The investigators assessed the link between COVID-19 associated AKI and eGFR slope after discharge using mixed-effect models and sought secondary outcomes of the time to AKI recovery for the subgroup of patients whose kidney function had not returned to the baseline level by discharge.
Overall, the study included 182 patients with COVID-19-associated AKI, as well as 1430 AKI patients not associated with COVID-19. The median age of the patient population was 69.7 years old.
The researchers found results that showed trends around demographic lines. Patients with an acute kidney injury associated with COVID-19 were more likely to be African-American (n = 73; 40.1% vs. n = 225; 15.7%) or Hispanic (n = 40; 22% vs. n = 126; 8.8%).
These patients also had fewer comorbidities than those without COVID-19, but similar rates of preexisting chronic kidney disease and hypertension.

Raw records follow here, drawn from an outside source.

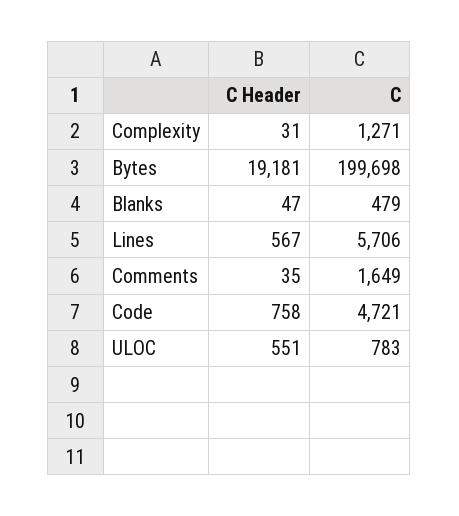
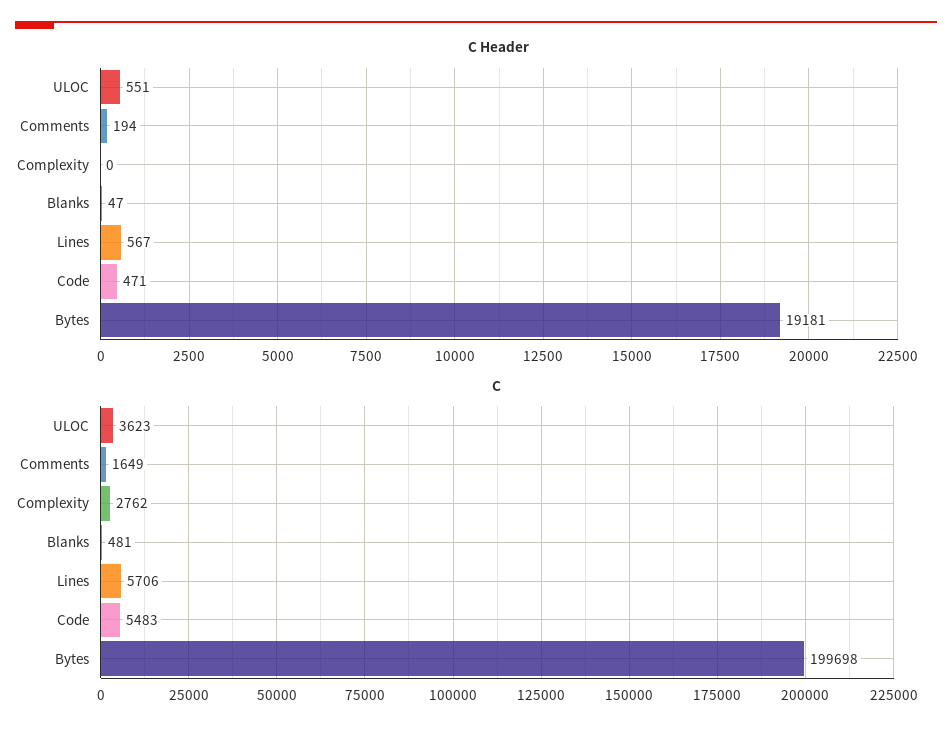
C Header, Complexity: 31 -> 0
C, Complexity: 1271 -> 2762
C, Blanks: 479 -> 481
C Header, Comments: 35 -> 194
C Header, Code: 758 -> 471
C, Code: 4721 -> 5483
C, ULOC: 783 -> 3623

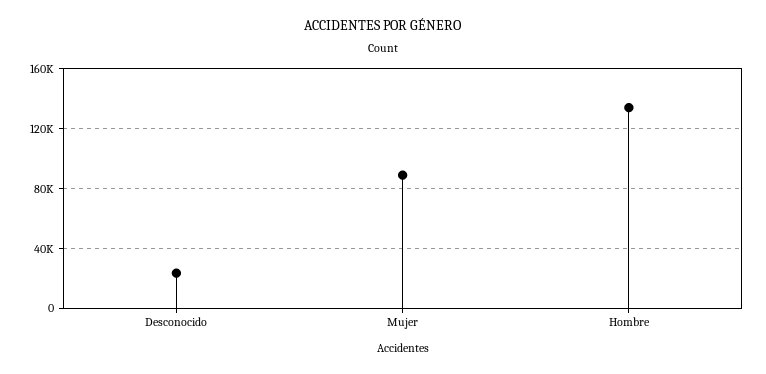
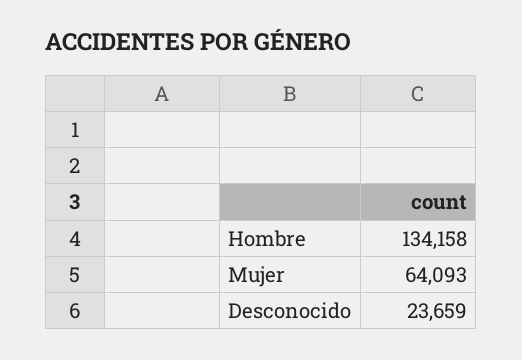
Mujer: 90000 -> 64093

Overall, patients with COVID-19-associated acute kidney injuries had a greater decrease in eGFR in the unadjusted model (−11.3; 95% CI, –22.1 to −0.4 mL/min/1.73 m2/y; P = 0.04), as well as after adjusting for baseline comorbidities (−12.4; 95% CI, –23.7 to −1.2 mL/min/1.73 m2/y; P = 0 .03).
After fully adjusting for comorbidities, peak creatinine level, and in-hospital dialysis requirement, the investigators found the eGFR slope difference persisted (−14.0; 95% CI, –25.1 to −2.9 mL/min/1.73 m2/y; P = 0 .01).

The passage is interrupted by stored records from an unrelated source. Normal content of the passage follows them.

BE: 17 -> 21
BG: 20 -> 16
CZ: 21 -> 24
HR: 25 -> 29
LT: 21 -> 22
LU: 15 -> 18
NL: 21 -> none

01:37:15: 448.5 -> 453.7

For a subgroup of 319 patients who had not achieved acute kidney injury recovery by discharge, COVID-19-associated AKI was linked to decreased kidney recovery during outpatient follow-up (aHR, 0.57; 95% CI, 0.35-0.92).
“In this cohort study of US patients who experienced in-hospital AKI, COVID-19–associated AKI was associated with a greater rate of eGFR decrease after discharge compared with AKI in patients without COVID-19, independent of underlying comorbidities or AKI severity,” the authors wrote. “This eGFR trajectory may reinforce the importance of monitoring kidney function after AKI and studying interventions to limit kidney disease after COVID-19–associated AKI.”
The study, “Assessment of Acute Kidney Injury and Longitudinal Kidney Function After Hospital Discharge Among Patients With and Without COVID-19,” was published online in JAMA Network Open.